Spécialistes de la tech, de la finance, médecins, universitaires, investisseurs, étudiants… Depuis le début de la guerre en Ukraine, la Russie est confrontée à une fuite des cerveaux. Une épine dans le pied pour le régime de Vladimir Poutine.

"La Russie est un rébus enveloppé de mystère au sein d’une énigme", disait Winston Churchill. En 2022, la citation est toujours d’actualité et il est difficile d’obtenir certaines informations telles que le nombre de Russes qui ont quitté leur pays depuis l’invasion de l’Ukraine. Seules certitudes : ils sont des centaines de milliers et souvent très diplômés.

Profils tech, investisseurs, universitaires : l’heure de l’exode

Parmi les principaux exilés, les spécialistes de la tech au sens large : informaticiens, programmateurs, spécialistes de l’IA, Ux-designer… Dotés de compétences recherchées dans tous les pays, capables de travailler à distance, bien souvent polyglottes, ils sont surreprésentés parmi la diaspora. En mai 2022, l’association russe des communications électroniques a estimé qu’entre 50 000 et 70 000 d’entre eux sont partis vivre à l’étranger soit 10% des travailleurs du secteur. L’annonce de la mobilisation partielle a probablement fait augmenter le nombre.

Autre coup dur pour l’économie, en plus du départ des investisseurs étrangers, les investisseurs locaux prennent la poudre d’escampette. Entre février et juin 2022, le cabinet Henley & Partners estime que 15% des millionnaires russes sont partis, beaucoup d’entre eux étant entrepreneurs et investisseurs. Comme pour les geeks, la proportion est sous-estimée et la mobilisation a accéléré la tendance.

Les intellectuels, artistes, journalistes, universitaires ont eux aussi été poussés à traverser les frontières du pays le plus étendu du globe, privant la société de profils capables de réfléchir, inventer, innover. Ainsi, une trentaine de journalistes du quotidien Novaïa Gazeta se sont implantés en Lettonie. La presse regorge d’articles présentant des membres de l’intelligentsia partis avec QI et bagages en Occident ou dans les anciennes Républiques soviétiques telles que la Géorgie, l’Arménie ou le Kazakhstan.

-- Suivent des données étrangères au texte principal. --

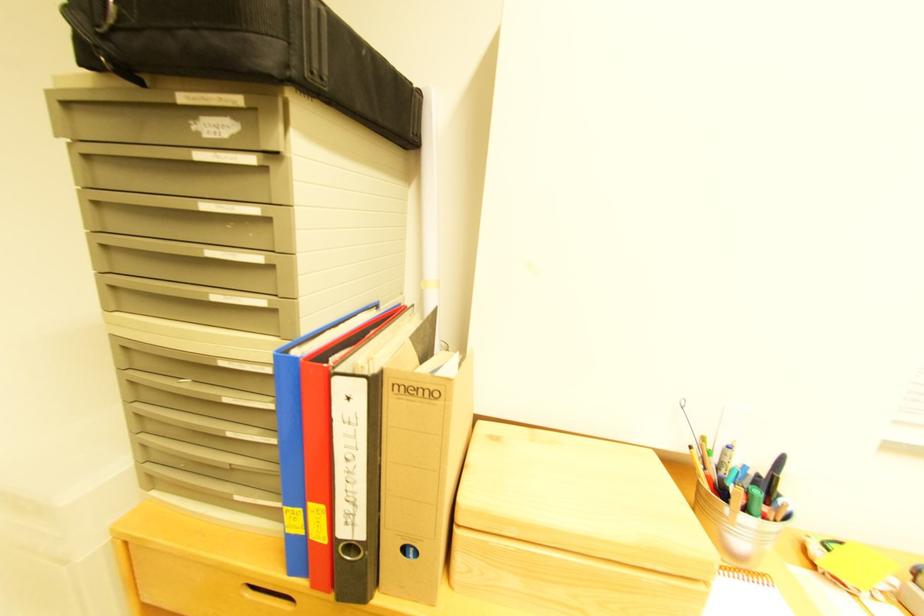
Locate an element on the screen. binder finger hole is located at coordinates (346, 568).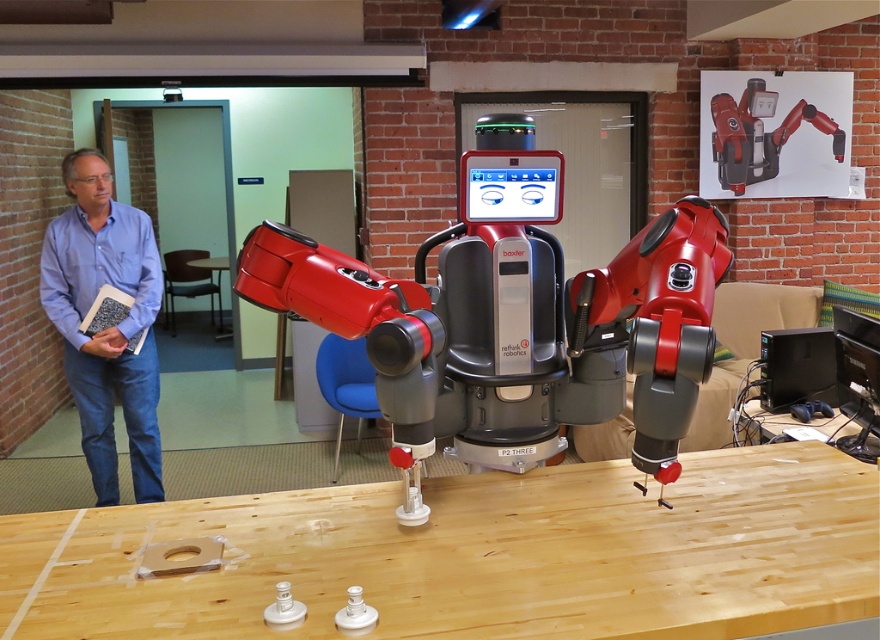
You are a technician standing 1 meter away from the wooden table at center. You need to reach the metallic red robot at center to perform maintenance. Can you reach it without moving closer to the robot?

The metallic red robot at center is 6.17 meters from the wooden table at center. Since you are already 1 meter away from the wooden table, the total distance between you and the robot is 6.17 meters. This distance is too large to reach the robot without moving closer.

You are a delivery person who needs to place a large package on the wooden table at center. You have a blue plastic chair at center in the way. Can you move the chair to make space? Explain your reasoning.

The blue plastic chair at center is 3.54 meters away from the wooden table at center. Since the chair is far from the table, you can easily move it closer or reposition it to make space for the large package on the wooden table at center.

You are a delivery person who needs to place a large box on the table. The box is wider than the blue plastic chair at center. Can the box fit on the wooden table at center?

The blue plastic chair at center is narrower than the wooden table at center. Since the box is wider than the chair, it might still fit on the table if the table is wide enough. However, without knowing the exact dimensions of the box and table, it is uncertain. The answer should reference the given information that the table is wider than the chair, so if the box is only wider than the chair but not exceeding the table width, it could fit.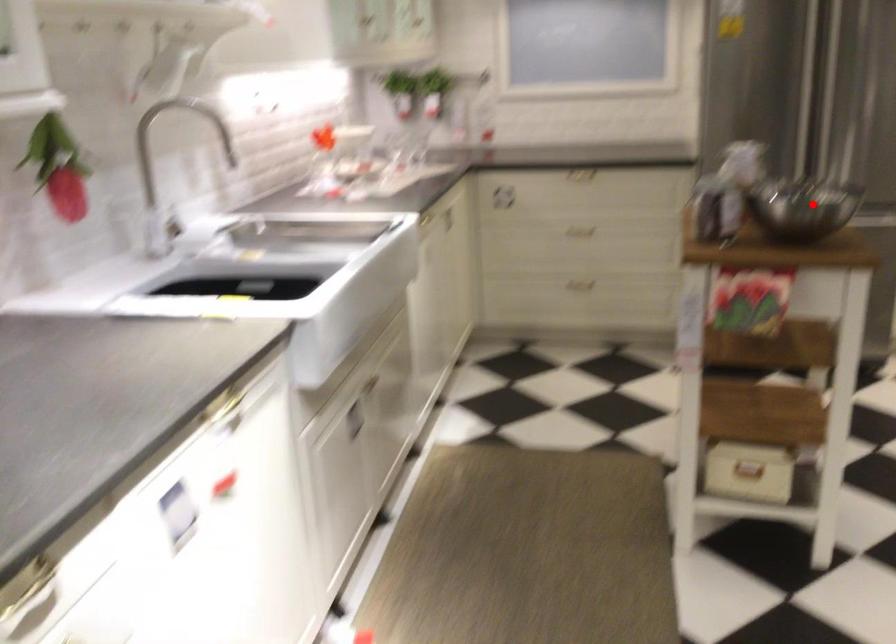
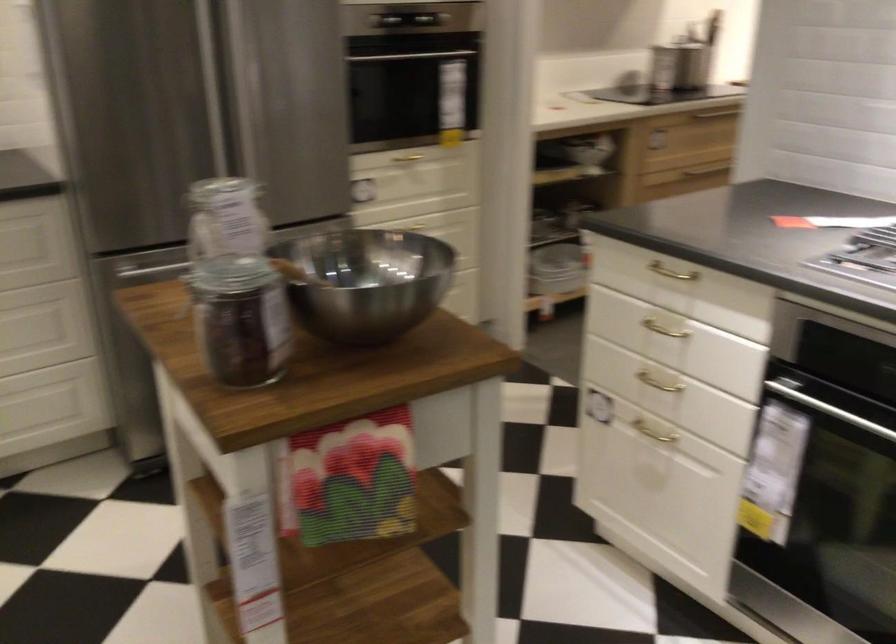
The point at the highlighted location is marked in the first image. Where is the corresponding point in the second image?

(366, 281)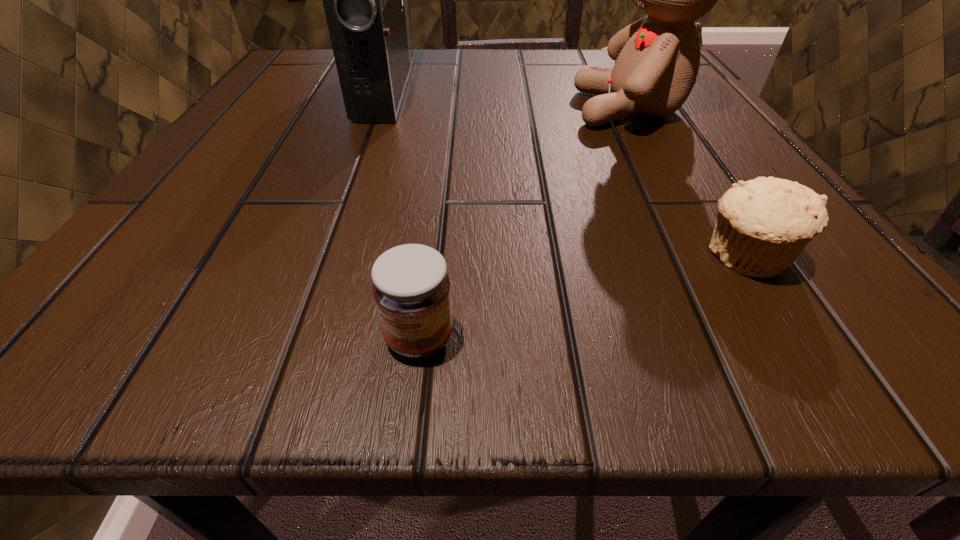
Where is `vacant area at the right edge of the desktop`? This screenshot has height=540, width=960. vacant area at the right edge of the desktop is located at coordinates (677, 113).

The height and width of the screenshot is (540, 960). In order to click on vacant space at the far left corner of the desktop in this screenshot , I will do `click(315, 66)`.

The height and width of the screenshot is (540, 960). In the image, there is a desktop. In order to click on vacant space at the near right corner in this screenshot , I will do `click(765, 318)`.

Identify the location of free space between the nearest object and the muffin. This screenshot has height=540, width=960. (582, 297).

Locate an element on the screen. The image size is (960, 540). vacant point located between the radio receiver and the nearest object is located at coordinates (403, 213).

Locate an element on the screen. Image resolution: width=960 pixels, height=540 pixels. free spot between the second object from left to right and the muffin is located at coordinates (582, 297).

At what (x,y) coordinates should I click in order to perform the action: click on empty space between the leftmost object and the muffin. Please return your answer as a coordinate pair (x, y). Looking at the image, I should click on (565, 172).

Where is `vacant area that lies between the second nearest object and the rag_doll`? This screenshot has height=540, width=960. vacant area that lies between the second nearest object and the rag_doll is located at coordinates (688, 183).

The height and width of the screenshot is (540, 960). I want to click on vacant area between the rag_doll and the second nearest object, so click(x=688, y=183).

Identify the location of free spot between the muffin and the radio receiver. The image size is (960, 540). (565, 172).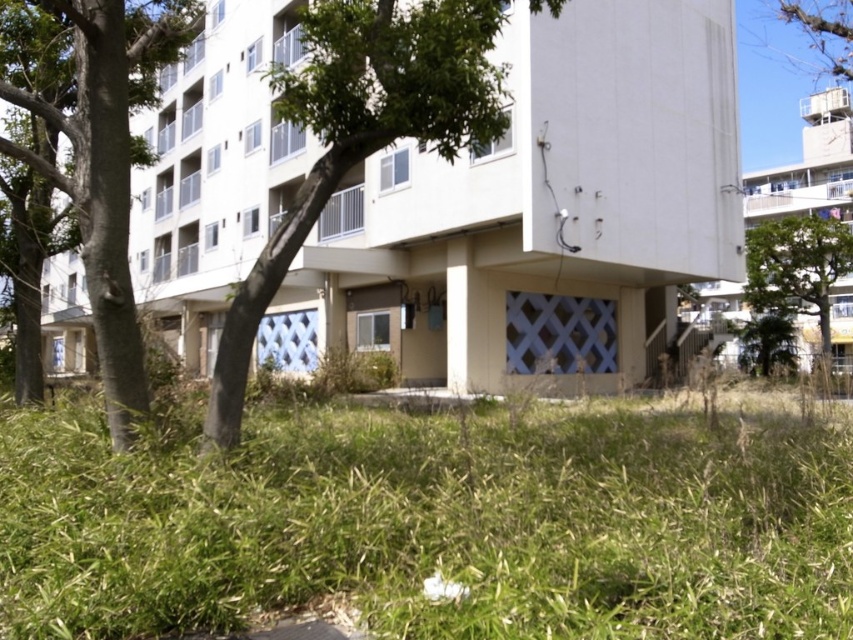
You are a gardener assessing the urban residential area. You notice the green grass at lower center and the green leafy tree at left. Which one has a smaller width?

The green grass at lower center has a smaller width than the green leafy tree at left.

You are standing at the point labeled point (434,524) in the image. What is the immediate surface you are standing on?

The point (434,524) corresponds to green grass at lower center, so you are standing on green grass at lower center.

De fin février à mai, 10% des salariés de la tech auraient quitté le pays

Optimisme de façade

D’un côté, le départ d’opposants potentiels au régime est une bonne chose pour Vladimir Poutine qui a de moins en moins à craindre une opposition libérale, influente et structurée. De l’autre, des conséquences économiques à moyen terme sont à craindre. Quel avenir pour un pays qui perd ses intellectuels, ses investisseurs et ses profils ultra-qualifiés ? Pour le moment le gouvernement ne sait pas sur quel pied danser et oscille entre joie, déni et crainte de déclassement.

Dans un discours prononcé le 16 mars, Vladimir Poutine avait laissé entendre que le départ de « traîtres » comparés à des "moucherons" était une bonne chose : "Je suis convaincu que cette purification naturelle est nécessaire pour la société et ne pourra que renforcer notre pays." Selon lui, la Russie peut se développer malgré les sanctions et les départs. Départs par ailleurs souvent niés. Ainsi, malgré toutes les évidences, le porte-parole du Kremlin Dimitri Peskov affirme que les investisseurs et les millionnaires n’ont pas quitté la Russie.

Panique à bord

En réalité, la situation est grave et les autorités commencent à réagir. Cet été, le ministère de la Justice a entamé des poursuites contre l’Agence juive, notamment pour "collecte illégale d’informations sur les citoyens russes". D’ici cet automne, l’organisme chargé d’organiser l’Alya (accueil en Israël des étrangers éligibles à la nationalité de l’État hébreu) pourrait être interdit. Il est vrai que l’Agence juive contribue à la fuite des cerveaux. Sur les quatre premiers mois du conflit, 50 000 ressortissants russes ont été accueillis en Israël. Un chiffre très élevé dans la mesure où 600 000 Russes sont éligibles à l’Alya. Or, cette partie de la population est souvent plus diplômée que la moyenne.

Depuis l’annonce de la mobilisation partielle, le gouvernement a également donné des gages à certains diplômés tentés par le départ : exemption de service militaire pour les personnes étudiant des matières telles que les mathématiques, la robotique, l’aéronautique, les nanotechnologies. Enfin, les moins de 27 ans qui ont déjà travaillé un an dans la tech ne paieront pas d’impôts au moins jusqu’en 2024.